Maggie and Arthur grew up together in Coffeeville, Mississippi, a small town about 90 miles south of Memphis, Tennessee. Maggie was the daughter of a teacher and a farmer. Arthur helped his family run its dry-cleaning business. He also learned to play the piano well enough to perform in juke joints and churches.

Their relationship bloomed in high school. Arthur took Maggie to the prom before they headed off to college. Maggie attended two historically Black colleges in Mississippi: what’s now known as Alcorn State University in Lorman and Rust College in Holly Springs. Arthur left the South for the Midwest, where he attended Southern Illinois University in Carbondale.

After their wedding on June 3, 1961, in Coffeeville — Maggie walked down the aisle in a lace dress with a sweetheart neckline; Arthur wore a white jacket and a wide grin — the couple decided to put down roots in St. Louis. Their lives revolved around the children they soon had, church and music.

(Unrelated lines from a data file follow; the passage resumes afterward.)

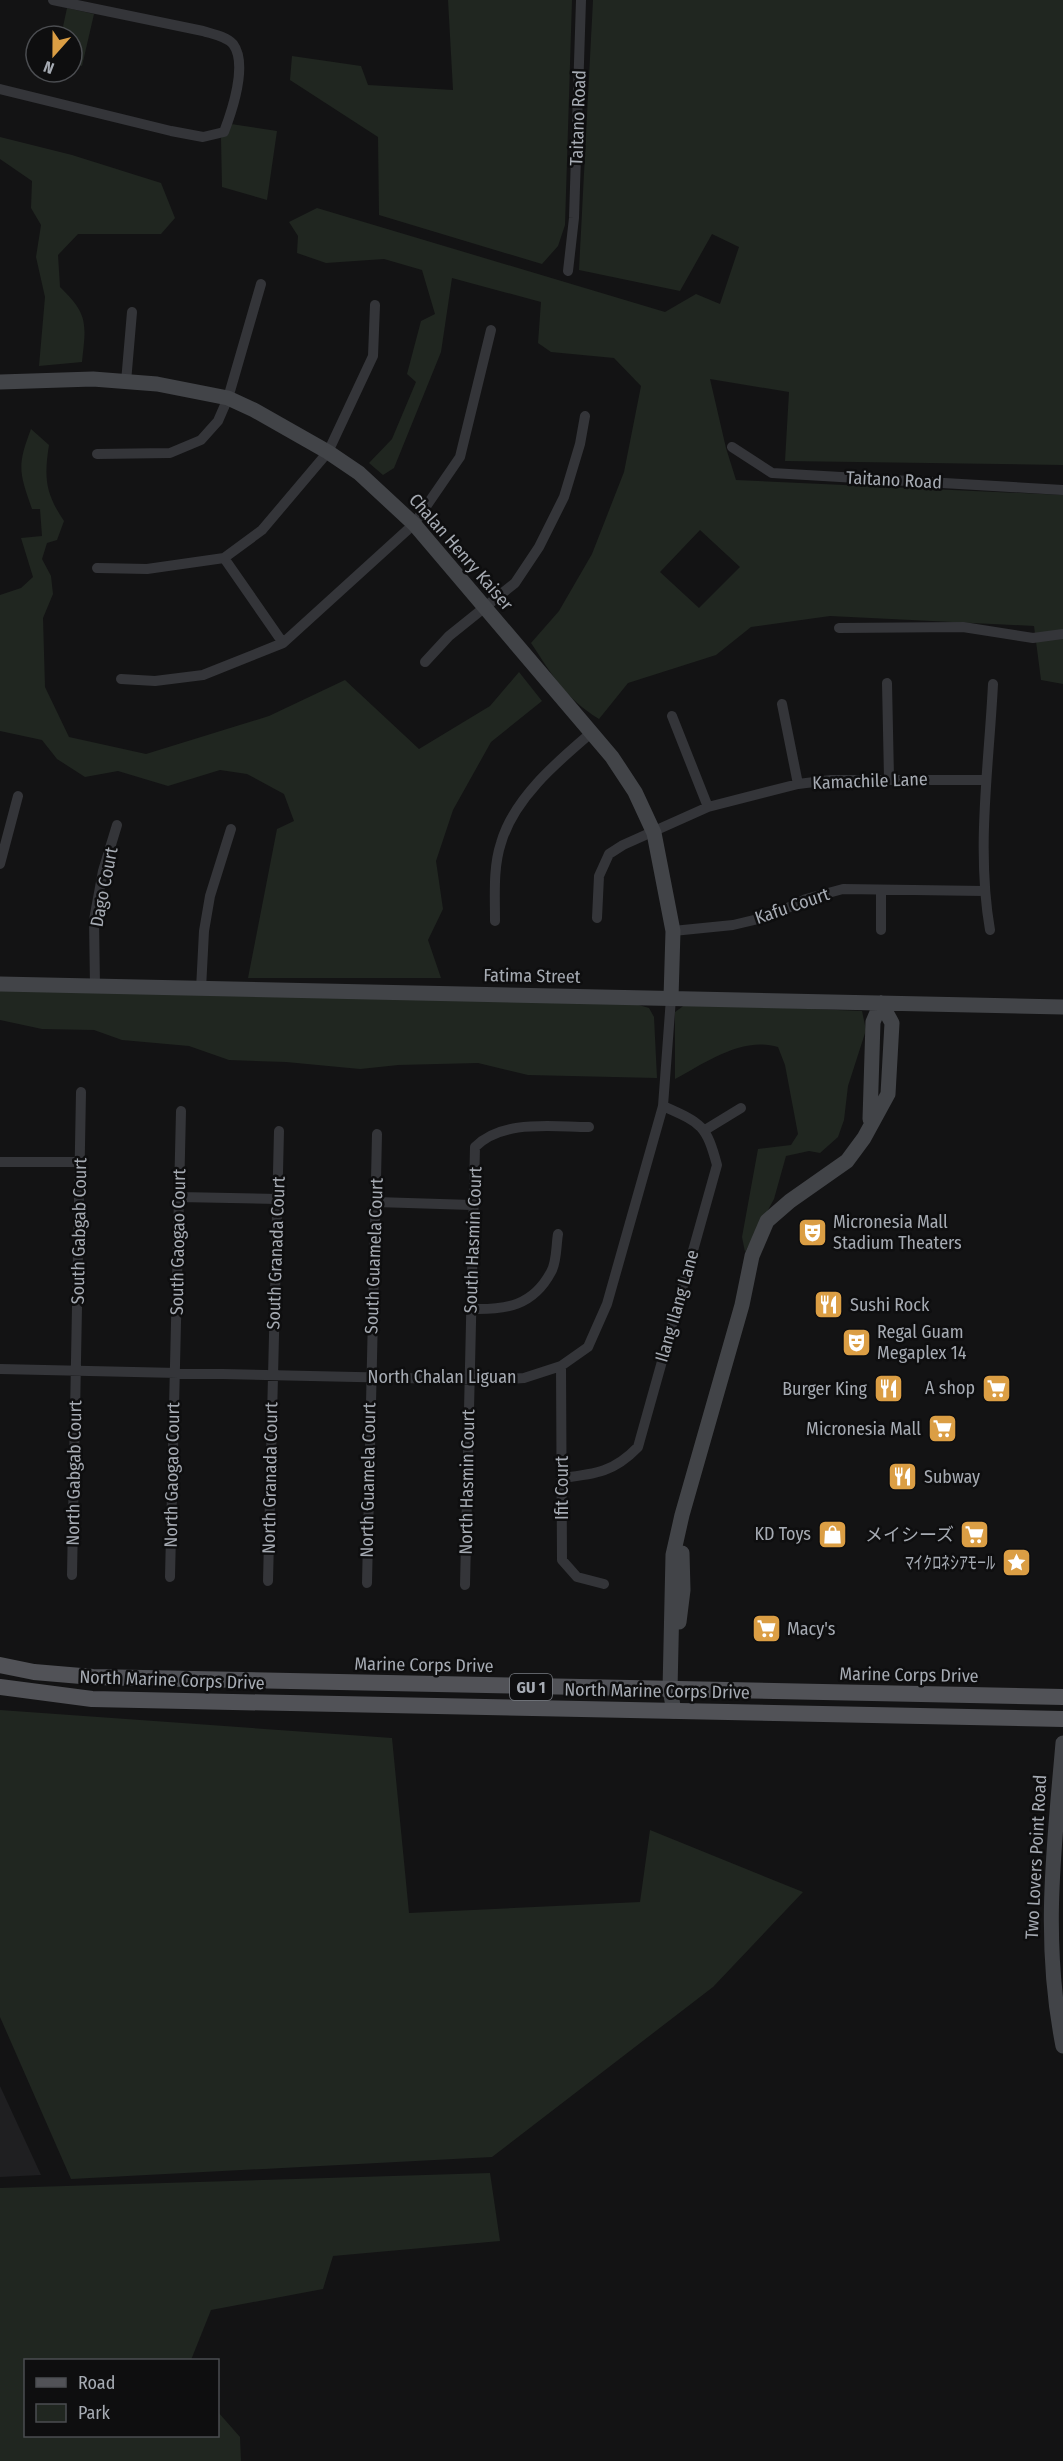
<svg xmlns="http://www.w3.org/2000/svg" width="1063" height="2461" font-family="'Fira Sans Condensed','Noto Sans JP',sans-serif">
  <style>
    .built { fill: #1f1f21 }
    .green { fill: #202620; fill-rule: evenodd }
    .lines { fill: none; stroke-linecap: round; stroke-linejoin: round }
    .street { stroke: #343539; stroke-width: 10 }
    .secondary { stroke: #424448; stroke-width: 15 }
    .primary { stroke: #515257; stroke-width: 16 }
    .labels { text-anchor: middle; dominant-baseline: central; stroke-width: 5; stroke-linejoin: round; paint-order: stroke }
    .shield { fill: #0e0e0f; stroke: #787c82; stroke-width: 1.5 }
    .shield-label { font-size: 16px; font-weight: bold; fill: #a6abb3 }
    .street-label { font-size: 18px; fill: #a6abb3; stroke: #0e0e0f }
    .poi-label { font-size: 18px; fill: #a6abb3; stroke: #0e0e0f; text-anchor: end }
  </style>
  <rect width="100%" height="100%" fill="#131314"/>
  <path class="built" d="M0 2086 41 2175 0 2177Z"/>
  <path class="green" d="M448 0H572L565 225 558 246 542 264 379 215 378 137 290 80 292 56 361 66 368 85 453 90Z
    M593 0H1063V465L785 461 789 392 710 379 726 448 736 480 1063 495V684L1041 680 1034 626 830 616 751 627 716 655 628 683 599 719C564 697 553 676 531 643L559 611 592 554 624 472 641 386 614 358 551 352 538 343 541 302 452 278 441 352 394 468 383 475 369 463 392 439 416 382 407 374 421 321 435 314 422 270 384 259 326 263 297 253 298 236 289 222 317 208 665 312 696 294 720 304 739 247 712 234 680 291 579 270ZM700 530 740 567 699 608 660 572Z
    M67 8 94 14 82 66 72 64V36H61Z
    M231 124 277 131 267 200 222 187 221 138Z
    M0 137 72 155 161 183 175 218 161 234H78L58 255 60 287C89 315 86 324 82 362L39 366 45 297 36 257 41 225 31 208 32 181 0 159Z
    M31 429 49 445C44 477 45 493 64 521L57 540 47 543 42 559 51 576 53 594 43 618 45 687 69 737 146 754 269 716 345 680 419 749 490 706 519 672 542 701 491 742 453 810 436 861 443 909 428 940 441 978H248L277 829 294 821 284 794 247 774 220 770 168 786 118 771 85 777 57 759 42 740 0 731V595L21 588 33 577 21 538 42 536 40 509H32C19 472 17 466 31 429Z
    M0 989 632 1003 649 1008 654 1017 657 1078 528 1075 478 1063 398 1065 360 1069 286 1062 229 1060 189 1046 122 1040 94 1030 42 1029 0 1020Z
    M686 1004 862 1011 866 1030 848 1086 844 1120 838 1137 820 1153 809 1151 786 1156 774 1199 745 1252 742 1237 758 1149 791 1145 798 1134 785 1065 778 1047C742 1036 705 1063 675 1079V1012Z
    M0 1710 392 1738 409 1913 640 1902 650 1830 803 1892 713 1987 492 2157 71 2179 0 2017Z
    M490 2173 500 2241 333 2256 323 2289 211 2310 191 2360H26V2436H218V2412L240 2437 241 2461H0V2188Z"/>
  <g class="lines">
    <path class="street" d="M0 89 171 131 203 137 224 132C232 111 248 64 233 44 226 36 212 34 203 31L53 0
      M568 271 574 218 581 0
      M126 382 132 312
      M732 447 772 473 1063 490
      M97 454 170 453 201 440 218 421 228 398 261 284
      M224 558 283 643
      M97 568 147 569 224 558 262 530 328 452 373 356 375 305
      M839 628 963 627 1033 638 1063 634
      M425 662 449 636 515 583 539 547 564 497 580 444 585 416
      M121 679 155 681 203 675 283 643 414 524 460 457 491 330
      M887 683 889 778
      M782 704 798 784
      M672 716 708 807
      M0 864 18 796
      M597 918 599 876 609 854 623 845 708 807 798 784 831 780H986
      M495 921C495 895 493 867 501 843 514 798 557 762 591 733
      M881 930V890
      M990 930C976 849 989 765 993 684
      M673 931 733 925 771 916 806 899 843 889 984 891
      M95 986 94 920 103 871 117 825
      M201 989 204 931 210 896 231 829
      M705 1130 741 1108
      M0 1162H81
      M179 1197 278 1199
      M376 1202 472 1205
      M471 1309C506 1310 533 1306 551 1272 557 1262 556 1245 558 1234
      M561 1366 562 1560 577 1577 604 1584
      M0 1369 492 1380 524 1378 561 1366 588 1347 607 1304 663 1106 671 998
      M562 1478C596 1474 614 1472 638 1447L717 1165C706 1124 701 1123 663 1106
      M72 1575 81 1092
      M170 1577 181 1111
      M268 1581 279 1131
      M367 1583 377 1134
      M465 1585 475 1147C502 1119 553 1127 589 1127"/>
    <path class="secondary" d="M0 382 93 379 157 384 228 398 254 410 328 452 359 473 414 524 612 757 635 792 654 833 673 931 671 998
      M0 984 1063 1007
      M870 1119 873 1022 881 1003
      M679 1622 683 1590 682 1553
      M674 1711 670 1690 673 1555 682 1515 742 1305 752 1256 767 1221 790 1201 847 1161 864 1138 888 1094 892 1023 881 1003
      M1063 1743C1054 1848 1042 1940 1063 2046"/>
    <path class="primary" d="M0 1665 34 1672 93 1677 1063 1697
      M0 1687 92 1699 1063 1719"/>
  </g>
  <defs>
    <symbol id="theatre-square" viewBox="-11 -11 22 22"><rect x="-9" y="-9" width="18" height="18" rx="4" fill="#db9e44" stroke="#0e0e0f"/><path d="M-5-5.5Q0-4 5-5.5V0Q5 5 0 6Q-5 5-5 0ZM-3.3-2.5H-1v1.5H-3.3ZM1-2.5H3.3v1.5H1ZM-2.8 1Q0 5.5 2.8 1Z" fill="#fff"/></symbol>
    <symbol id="restaurant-square" viewBox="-11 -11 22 22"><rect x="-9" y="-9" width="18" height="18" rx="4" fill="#db9e44" stroke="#0e0e0f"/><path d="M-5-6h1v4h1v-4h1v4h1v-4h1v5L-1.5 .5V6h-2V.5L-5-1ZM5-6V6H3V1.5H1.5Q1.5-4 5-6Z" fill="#fff"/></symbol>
    <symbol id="supermarket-square" viewBox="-11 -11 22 22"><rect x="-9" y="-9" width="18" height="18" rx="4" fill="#db9e44" stroke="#0e0e0f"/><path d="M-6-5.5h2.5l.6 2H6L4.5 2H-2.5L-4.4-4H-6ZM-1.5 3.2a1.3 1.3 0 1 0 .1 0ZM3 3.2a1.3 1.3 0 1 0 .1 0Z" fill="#fff"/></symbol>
    <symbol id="shop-square" viewBox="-11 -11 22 22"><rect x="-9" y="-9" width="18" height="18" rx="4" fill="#db9e44" stroke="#0e0e0f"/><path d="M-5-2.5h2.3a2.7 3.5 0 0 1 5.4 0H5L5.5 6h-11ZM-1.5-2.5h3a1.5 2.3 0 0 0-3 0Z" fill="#fff"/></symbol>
    <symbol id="sight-square" viewBox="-11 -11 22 22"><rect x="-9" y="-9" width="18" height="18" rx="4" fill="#db9e44" stroke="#0e0e0f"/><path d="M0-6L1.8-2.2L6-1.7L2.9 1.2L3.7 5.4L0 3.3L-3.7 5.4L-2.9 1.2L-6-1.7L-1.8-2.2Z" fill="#fff"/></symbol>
  </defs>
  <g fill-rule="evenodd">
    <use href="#theatre-square" x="796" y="1216" width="33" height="33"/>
    <use href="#restaurant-square" x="812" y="1288" width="33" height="33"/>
    <use href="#theatre-square" x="840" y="1326" width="33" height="33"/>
    <use href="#supermarket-square" x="980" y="1372" width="33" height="33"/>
    <use href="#restaurant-square" x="872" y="1372" width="33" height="33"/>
    <use href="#supermarket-square" x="926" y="1412" width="33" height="33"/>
    <use href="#restaurant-square" x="886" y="1460" width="33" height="33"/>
    <use href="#shop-square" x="816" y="1518" width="33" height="33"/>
    <use href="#supermarket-square" x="958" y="1518" width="33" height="33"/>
    <use href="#sight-square" x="1000" y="1546" width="33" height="33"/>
    <use href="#supermarket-square" x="750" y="1612" width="33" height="33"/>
  </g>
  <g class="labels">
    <rect class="shield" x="510" y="1674" width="42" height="26" rx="4.5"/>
    <g class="shield-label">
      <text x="531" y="1687">GU 1</text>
    </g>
    <g class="street-label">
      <text transform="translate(578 118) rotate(-88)">Taitano Road</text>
      <text transform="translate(894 480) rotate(3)">Taitano Road</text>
      <text transform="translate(461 552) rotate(49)">Chalan Henry Kaiser</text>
      <text transform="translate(870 781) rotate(-2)">Kamachile Lane</text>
      <text transform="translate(104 887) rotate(-79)">Dago Court</text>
      <text transform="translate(792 906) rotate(-19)">Kafu Court</text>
      <text transform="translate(532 976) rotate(1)">Fatima Street</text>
      <text transform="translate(79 1231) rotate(-89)">South Gabgab Court</text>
      <text transform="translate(473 1240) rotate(-88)">South Hasmin Court</text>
      <text transform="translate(178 1242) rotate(-89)">South Gaogao Court</text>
      <text transform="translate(276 1253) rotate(-88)">South Granada Court</text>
      <text transform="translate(374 1256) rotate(-88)">South Guamela Court</text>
      <text transform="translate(677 1306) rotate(-74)">Ilang Ilang Lane</text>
      <text x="442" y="1377">North Chalan Liguan</text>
      <text transform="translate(74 1473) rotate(-89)">North Gabgab Court</text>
      <text transform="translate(172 1475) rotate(-89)">North Gaogao Court</text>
      <text transform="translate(270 1478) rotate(-89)">North Granada Court</text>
      <text transform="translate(368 1480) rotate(-89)">North Guamela Court</text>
      <text transform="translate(467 1482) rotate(-89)">North Hasmin Court</text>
      <text transform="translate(562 1488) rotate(-90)">Ifit Court</text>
      <text transform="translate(424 1665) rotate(1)">Marine Corps Drive</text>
      <text transform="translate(909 1675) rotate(1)">Marine Corps Drive</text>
      <text transform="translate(172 1680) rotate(2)">North Marine Corps Drive</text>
      <text transform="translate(657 1691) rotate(1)">North Marine Corps Drive</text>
      <text transform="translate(1036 1857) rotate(-87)">Two Lovers Point Road</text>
    </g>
    <g class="poi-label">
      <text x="833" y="1222" text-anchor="start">Micronesia Mall<tspan x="833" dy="21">Stadium Theaters</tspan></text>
      <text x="850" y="1305" text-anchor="start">Sushi Rock</text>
      <text x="877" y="1332" text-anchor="start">Regal Guam<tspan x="877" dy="21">Megaplex 14</tspan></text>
      <text x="975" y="1388">A shop</text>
      <text x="867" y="1389">Burger King</text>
      <text x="921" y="1429">Micronesia Mall</text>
      <text x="924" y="1477" text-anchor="start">Subway</text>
      <text x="811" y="1534">KD Toys</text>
      <text x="954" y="1535">メイシーズ</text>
      <text x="995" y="1563">ﾏｲｸﾛﾈｼｱﾓｰﾙ</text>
      <text x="787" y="1629" text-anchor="start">Macy's</text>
    </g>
  </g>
  <rect x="24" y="2359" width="195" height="78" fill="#0e0e0f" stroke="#4b4d51" stroke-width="1.5"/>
  <rect x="36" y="2378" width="30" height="9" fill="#515257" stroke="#4b4d51" stroke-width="1.5"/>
  <text x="78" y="2389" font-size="18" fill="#a6abb3">Road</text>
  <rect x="36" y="2404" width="30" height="18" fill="#202620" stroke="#4b4d51" stroke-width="1.5"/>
  <text x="78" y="2419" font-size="18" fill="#a6abb3">Park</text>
  <g transform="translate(54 54) rotate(201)"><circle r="28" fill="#0e0e0f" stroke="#4b4d51" stroke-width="1.5"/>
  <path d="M0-4.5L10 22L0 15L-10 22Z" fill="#db9e44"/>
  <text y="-9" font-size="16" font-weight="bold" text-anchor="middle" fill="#a6abb3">N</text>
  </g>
</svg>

Maggie taught elementary school and took care of the children while Arthur studied speech pathology.

“They would always talk about how they would work together,” said their youngest daughter, Gina Kelley. “They worked as a team.”

The couple attended Central High School in Coffeeville, Mississippi, a small town about 90 miles south of Memphis, Tennessee. Maggie graduated with the class of 1956. Arthur earned his high school diploma in 1957. (Kelley Family)
Arthur Kelley became the pastor of Greater Faith Missionary Baptist Church in north St. Louis in 1977. Arthur and Maggie Kelley pose for a photo in the early 1990s at the church. (Erma Moore)

Arthur became the pastor of Greater Faith Missionary Baptist Church in 1977. He juggled life as a speech pathologist and minister, their children said. Maggie, who at this point was home raising the kids full time, established a routine for them that included prayer time, gospel music and home-cooked meals, including her beloved “Heath bar cake.”

Arthur and Maggie Kelley stayed dedicated to each other, in good times and bad. One of their toughest moments was the death of their 3-year-old son, Arthur Jr.

In their final years, both struggled with their health, but they never complained about their conditions. They leaned on their faith instead as he pushed through the challenges caused by Parkinson’s disease while her dementia progressed.

“At times, I said if my father had my mom’s body and my mom had my father’s brain we would be all good,” their son Kyle Kelley said.

After Maggie died, Arthur helped his children make funeral arrangements for her. He picked out her casket, and then he selected one for himself. Two of his children lifted him out of a chair so he could see the inside.

“He said, ‘I like that,’” Kelley-Tate recalled. “I said, ‘OK, we’ll keep that in mind,’ not thinking it would happen 30 days later.”

He too had contracted covid, one of the more than half-million nursing home residents nationwide to catch the contagious virus. Arthur wanted to attend his wife’s service, so his family decided to hold off on the funeral until he got better.

He never recovered. Exactly one month after Maggie’s death, he died in the covid ward of a nearby hospital. No family was allowed to be with him. A nurse called Kelley-Tate by video after he died.

But the family came together for what was now a double funeral with the caskets close to each other — the mauve one Arthur had picked for Maggie and the mahogany casket he had picked for himself.